Your objective → Type out the data exactly as given. Skip any image.

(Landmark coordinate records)
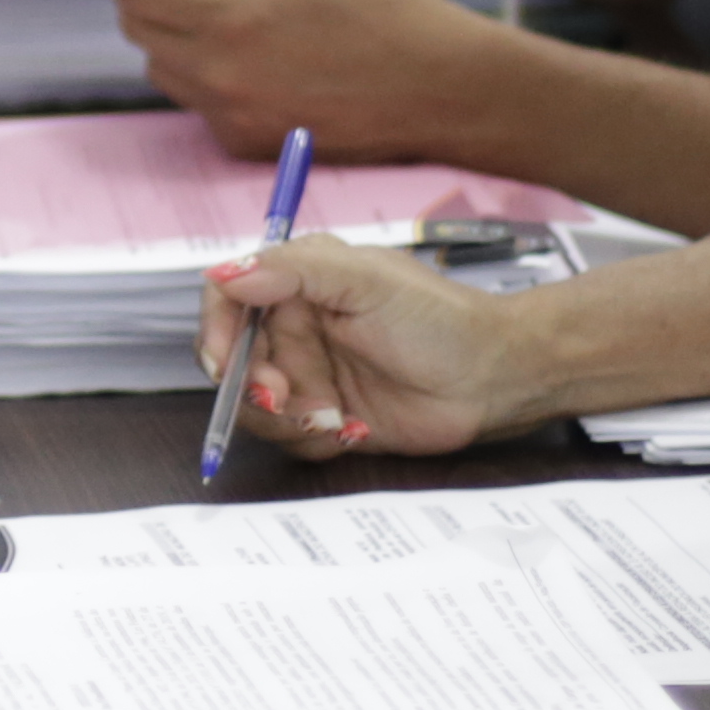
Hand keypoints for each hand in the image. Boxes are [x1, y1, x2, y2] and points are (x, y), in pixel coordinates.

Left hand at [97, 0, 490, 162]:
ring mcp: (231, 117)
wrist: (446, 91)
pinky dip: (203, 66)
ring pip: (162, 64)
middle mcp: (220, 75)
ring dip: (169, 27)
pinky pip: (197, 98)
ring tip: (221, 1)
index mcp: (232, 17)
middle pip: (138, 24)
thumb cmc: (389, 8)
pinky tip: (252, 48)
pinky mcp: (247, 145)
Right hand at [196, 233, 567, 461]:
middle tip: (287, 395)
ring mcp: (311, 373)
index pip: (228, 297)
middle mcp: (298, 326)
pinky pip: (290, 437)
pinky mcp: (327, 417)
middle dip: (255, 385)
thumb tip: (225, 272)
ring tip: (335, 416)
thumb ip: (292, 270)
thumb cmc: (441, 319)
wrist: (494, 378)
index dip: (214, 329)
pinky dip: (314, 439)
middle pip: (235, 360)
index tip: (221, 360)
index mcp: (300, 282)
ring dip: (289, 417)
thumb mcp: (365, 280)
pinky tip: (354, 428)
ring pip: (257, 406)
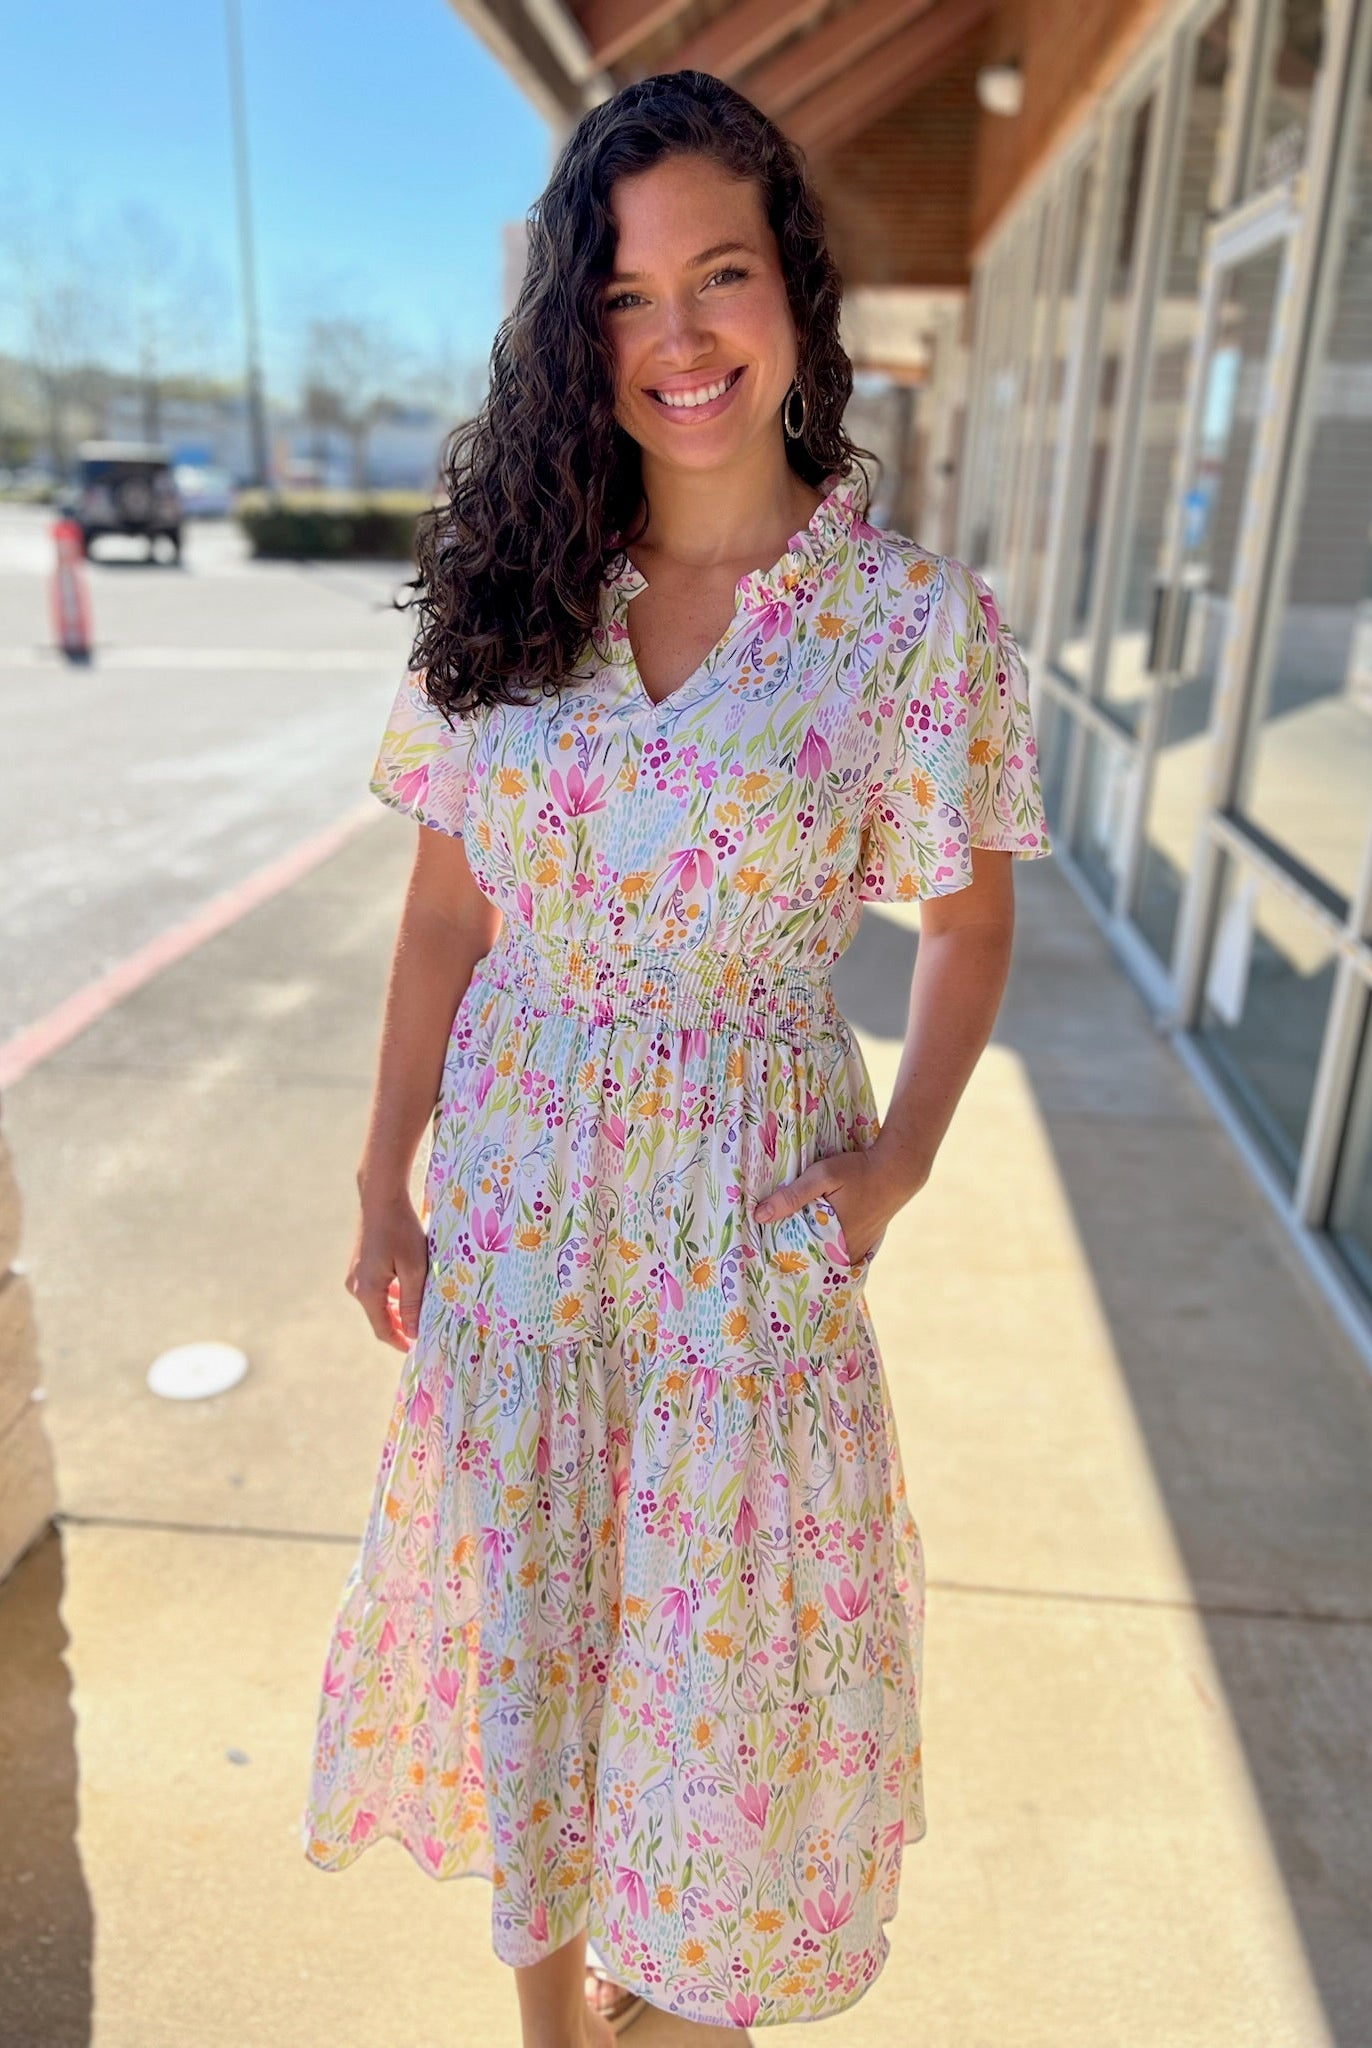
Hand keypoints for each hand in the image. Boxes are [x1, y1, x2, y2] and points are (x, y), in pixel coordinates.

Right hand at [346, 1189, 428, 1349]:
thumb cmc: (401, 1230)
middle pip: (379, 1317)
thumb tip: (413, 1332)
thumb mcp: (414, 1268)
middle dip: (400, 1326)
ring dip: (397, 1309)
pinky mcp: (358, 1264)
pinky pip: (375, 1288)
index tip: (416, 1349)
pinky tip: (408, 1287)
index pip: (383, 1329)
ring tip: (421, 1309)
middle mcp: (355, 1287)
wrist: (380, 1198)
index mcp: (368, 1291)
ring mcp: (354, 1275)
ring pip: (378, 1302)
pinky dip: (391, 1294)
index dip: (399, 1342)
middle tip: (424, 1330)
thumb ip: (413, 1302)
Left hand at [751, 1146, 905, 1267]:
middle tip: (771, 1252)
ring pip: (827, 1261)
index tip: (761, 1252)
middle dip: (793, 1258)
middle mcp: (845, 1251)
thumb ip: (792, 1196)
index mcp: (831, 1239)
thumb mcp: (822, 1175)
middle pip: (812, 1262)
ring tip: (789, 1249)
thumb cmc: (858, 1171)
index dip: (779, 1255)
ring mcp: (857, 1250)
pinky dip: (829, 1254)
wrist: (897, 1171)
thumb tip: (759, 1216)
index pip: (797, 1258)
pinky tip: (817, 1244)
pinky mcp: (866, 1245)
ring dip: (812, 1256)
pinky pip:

Solved problem →
Hand keypoints for each hand in the image. Boxes are [x1, y1, x2, y2] and points are (x, y), in pixel coordinates.

Left hand at [97, 0, 490, 162]:
ring mcp: (231, 117)
wrist: (446, 91)
pinky dip: (203, 66)
ring pip: (162, 64)
middle mcp: (220, 75)
ring dip: (169, 27)
pinky pip: (197, 98)
ring tip: (221, 1)
index mcp: (232, 17)
middle pip: (138, 24)
thumb cmc: (389, 8)
pinky tip: (252, 48)
pinky mcp: (247, 145)
Right hand at [196, 233, 567, 461]:
middle tip: (287, 395)
ring mcp: (311, 373)
index pip: (228, 297)
middle mcp: (298, 326)
pinky pip: (290, 437)
pinky mcp: (327, 417)
middle dip: (255, 385)
thumb tip: (225, 272)
ring tip: (335, 416)
thumb ip: (292, 270)
thumb cmc: (441, 319)
wrist: (494, 378)
index dip: (214, 329)
pinky dip: (314, 439)
middle pip: (235, 360)
index tip: (221, 360)
index mcp: (300, 282)
ring dip: (289, 417)
thumb mcp: (365, 280)
pinky tip: (354, 428)
ring pip: (257, 406)
Hand keypoints for each hand in the image. Boxes are [x1, y1, x2, y2] and points are (x, y), in pixel coordinates.

Right hand at [346, 1189, 428, 1349]:
thumb cmc: (401, 1230)
middle pip: (379, 1317)
thumb tip: (413, 1332)
thumb mcp: (414, 1268)
middle dip: (400, 1326)
ring dip: (397, 1309)
pinky mcp: (358, 1264)
pinky pip: (375, 1288)
index tip: (416, 1349)
pinky tip: (408, 1287)
index pip: (383, 1329)
ring tip: (421, 1309)
middle mcp: (355, 1287)
wrist: (380, 1198)
index mcp: (368, 1291)
ring mcp: (354, 1275)
ring pip: (378, 1302)
pinky dip: (391, 1294)
index dip: (399, 1342)
middle tip: (424, 1330)
thumb ip: (413, 1302)
Left hand at [751, 1146, 905, 1267]:
middle tip: (771, 1252)
ring pip: (827, 1261)
index tip: (761, 1252)
middle dip: (793, 1258)
middle mcp: (845, 1251)
thumb ip: (792, 1196)
index mcp: (831, 1239)
thumb mcp: (822, 1175)
middle pip: (812, 1262)
ring tip: (789, 1249)
thumb cmc: (858, 1171)
index dip: (779, 1255)
ring mcp: (857, 1250)
pinky dip: (829, 1254)
wrist: (897, 1171)
thumb tip: (759, 1216)
index pip: (797, 1258)
pinky tip: (817, 1244)
pinky mcp: (866, 1245)
ring dip: (812, 1256)
pinky pip:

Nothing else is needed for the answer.